• Job
Put every line of the data below into a Markdown table with two columns, Row and Data line, where Row holds the line's number. Leave out blank lines.

################

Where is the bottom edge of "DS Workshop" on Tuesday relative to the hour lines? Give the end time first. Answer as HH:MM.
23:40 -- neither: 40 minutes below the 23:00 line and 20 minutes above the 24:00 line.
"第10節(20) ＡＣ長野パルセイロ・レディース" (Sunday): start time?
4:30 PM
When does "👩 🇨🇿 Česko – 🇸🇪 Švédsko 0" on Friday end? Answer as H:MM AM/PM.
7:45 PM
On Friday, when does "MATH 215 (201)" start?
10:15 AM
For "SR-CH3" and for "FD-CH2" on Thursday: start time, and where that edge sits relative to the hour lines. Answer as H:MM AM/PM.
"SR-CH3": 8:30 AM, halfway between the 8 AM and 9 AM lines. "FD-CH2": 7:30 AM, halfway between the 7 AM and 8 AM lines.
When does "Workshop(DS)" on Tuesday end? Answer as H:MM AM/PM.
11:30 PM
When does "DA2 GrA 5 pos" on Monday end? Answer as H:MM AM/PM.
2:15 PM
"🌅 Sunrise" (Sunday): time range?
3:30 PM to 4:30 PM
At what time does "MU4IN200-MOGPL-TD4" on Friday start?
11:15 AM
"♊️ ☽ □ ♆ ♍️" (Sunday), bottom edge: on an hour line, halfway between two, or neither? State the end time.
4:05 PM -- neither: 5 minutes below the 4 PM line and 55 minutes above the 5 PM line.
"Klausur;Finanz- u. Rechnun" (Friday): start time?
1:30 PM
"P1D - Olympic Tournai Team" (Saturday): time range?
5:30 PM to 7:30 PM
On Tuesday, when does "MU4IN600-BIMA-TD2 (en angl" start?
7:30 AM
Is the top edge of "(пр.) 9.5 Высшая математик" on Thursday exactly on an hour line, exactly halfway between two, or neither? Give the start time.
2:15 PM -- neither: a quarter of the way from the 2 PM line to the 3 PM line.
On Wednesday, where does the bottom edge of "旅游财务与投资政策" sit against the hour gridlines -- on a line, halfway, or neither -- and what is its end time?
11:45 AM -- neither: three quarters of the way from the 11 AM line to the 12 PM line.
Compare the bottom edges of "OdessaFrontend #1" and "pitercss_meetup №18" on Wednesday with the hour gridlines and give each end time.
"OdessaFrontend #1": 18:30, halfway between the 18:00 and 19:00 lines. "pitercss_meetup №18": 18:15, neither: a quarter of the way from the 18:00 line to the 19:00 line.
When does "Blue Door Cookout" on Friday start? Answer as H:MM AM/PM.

################

• Task result
| Row | Data line |
|---|---|
| 1 | Where is the bottom edge of "DS Workshop" on Tuesday relative to the hour lines? Give the end time first. Answer as HH:MM. |
| 2 | 23:40 -- neither: 40 minutes below the 23:00 line and 20 minutes above the 24:00 line. |
| 3 | "第10節(20) ＡＣ長野パルセイロ・レディース" (Sunday): start time? |
| 4 | 4:30 PM |
| 5 | When does "👩 🇨🇿 Česko – 🇸🇪 Švédsko 0" on Friday end? Answer as H:MM AM/PM. |
| 6 | 7:45 PM |
| 7 | On Friday, when does "MATH 215 (201)" start? |
| 8 | 10:15 AM |
| 9 | For "SR-CH3" and for "FD-CH2" on Thursday: start time, and where that edge sits relative to the hour lines. Answer as H:MM AM/PM. |
| 10 | "SR-CH3": 8:30 AM, halfway between the 8 AM and 9 AM lines. "FD-CH2": 7:30 AM, halfway between the 7 AM and 8 AM lines. |
| 11 | When does "Workshop(DS)" on Tuesday end? Answer as H:MM AM/PM. |
| 12 | 11:30 PM |
| 13 | When does "DA2 GrA 5 pos" on Monday end? Answer as H:MM AM/PM. |
| 14 | 2:15 PM |
| 15 | "🌅 Sunrise" (Sunday): time range? |
| 16 | 3:30 PM to 4:30 PM |
| 17 | At what time does "MU4IN200-MOGPL-TD4" on Friday start? |
| 18 | 11:15 AM |
| 19 | "♊️ ☽ □ ♆ ♍️" (Sunday), bottom edge: on an hour line, halfway between two, or neither? State the end time. |
| 20 | 4:05 PM -- neither: 5 minutes below the 4 PM line and 55 minutes above the 5 PM line. |
| 21 | "Klausur;Finanz- u. Rechnun" (Friday): start time? |
| 22 | 1:30 PM |
| 23 | "P1D - Olympic Tournai Team" (Saturday): time range? |
| 24 | 5:30 PM to 7:30 PM |
| 25 | On Tuesday, when does "MU4IN600-BIMA-TD2 (en angl" start? |
| 26 | 7:30 AM |
| 27 | Is the top edge of "(пр.) 9.5 Высшая математик" on Thursday exactly on an hour line, exactly halfway between two, or neither? Give the start time. |
| 28 | 2:15 PM -- neither: a quarter of the way from the 2 PM line to the 3 PM line. |
| 29 | On Wednesday, where does the bottom edge of "旅游财务与投资政策" sit against the hour gridlines -- on a line, halfway, or neither -- and what is its end time? |
| 30 | 11:45 AM -- neither: three quarters of the way from the 11 AM line to the 12 PM line. |
| 31 | Compare the bottom edges of "OdessaFrontend #1" and "pitercss_meetup №18" on Wednesday with the hour gridlines and give each end time. |
| 32 | "OdessaFrontend #1": 18:30, halfway between the 18:00 and 19:00 lines. "pitercss_meetup №18": 18:15, neither: a quarter of the way from the 18:00 line to the 19:00 line. |
| 33 | When does "Blue Door Cookout" on Friday start? Answer as H:MM AM/PM. |